What this psalm reminds us is that as Christians we don’t have a right to everything going smoothly and for the lines to fall for us in pleasant places, as Psalm 16 says. We thank God when they do and we turn to him in times of trouble and trial. In 1 Peter 1 after giving thanks for the hope we have, he says,
In this you rejoice, though now for a little while, if necessary, you have been grieved by various trials, 7 so that the tested genuineness of your faith—more precious than gold that perishes though it is tested by fire—may be found to result in praise and glory and honor at the revelation of Jesus Christ.
The trials those Christians were facing were interpreted not as the devil attacking or God judging, but as a means of faith testing and honouring Jesus Christ.
Returning to the psalm, in his distress David called to the Lord. It was a pretty intense time as he wailed and mourned for his situation. He took off his royal robes, all indications that he was the king, and put on sackcloth and poured ashes on his head. All this was a symbol of mourning. He even accepted the abuse of Shimei as he passed by. In the depths of his distress he turns to God and his prayer is to raise a complaint. What’s the point of all this? How can I worship you and declare your faithfulness from Sheol?
We have the advantage of knowing the assurance Jesus gives; of the hope of eternity because of his resurrection and his promises that we will be with him. That doesn’t mean we won’t feel the pain of our circumstances; we are human. As we pass through those times, we are not left without hope. David experienced the passing of the night. His wailing was turned in to dancing; his sackcloth was replaced with joy as he is delivered. These are funeral images and reflect that fact that David was lifted from the depths of Sheol and restored.

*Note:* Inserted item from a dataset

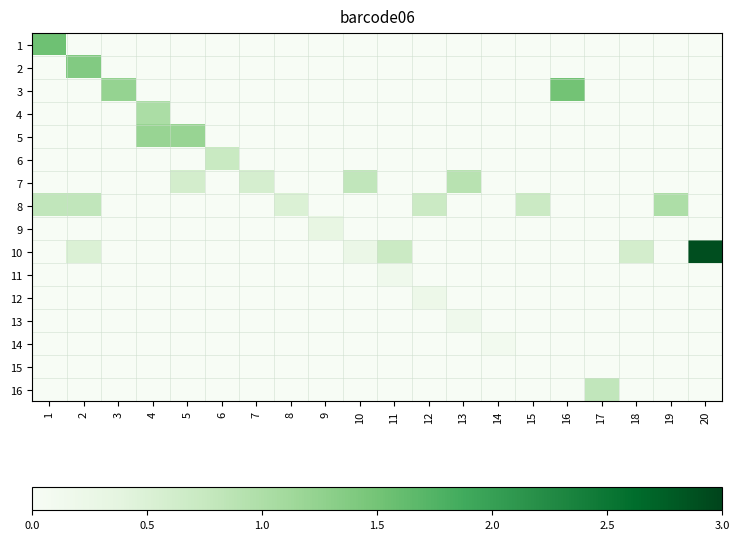

Count the number of categories in the chart.

20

As I said earlier, we may know deliverance, but there will be those who are still walking the valley and for some it is a long path. They need those who will walk with them and stand with them and be the ones who have hope for them, because they are clinging on by their finger tips. However, it is also right that we should praise God for our deliverance and give testimony to what he has done. It is right that we are not silent and give God the honour and praise for the blessings and deliverance we have experienced. Why? It is an encouragement to others; it points to our God and Saviour; it causes others to stop and think about the God we worship who came into the world through Jesus and who still engages with his people and the world he has created.
David uses many verbs to describe the action of God – the personal actions of God in his life. Look at them: lifted, healed, spared, favoured, turned, removed. Can you relate to any of these? What verbs would you use to describe the action of God in your life? Of course for us as Christians the ultimate expression is in the words of John 3
For God so loved the world, that he gave his only Son, that whoever believes in him should not perish but have eternal life. 17 For God did not send his Son into the world to condemn the world, but in order that the world might be saved through him. 18 Whoever believes in him is not condemned, but whoever does not believe is condemned already, because he has not believed in the name of the only Son of God.
Ultimately God has loved when he need not have done, but just come in condemnation. That love restores our relationship, brings forgiveness and delivers us for eternity. It is something we have experienced, we go on experiencing and will experience as we put our faith and trust in him.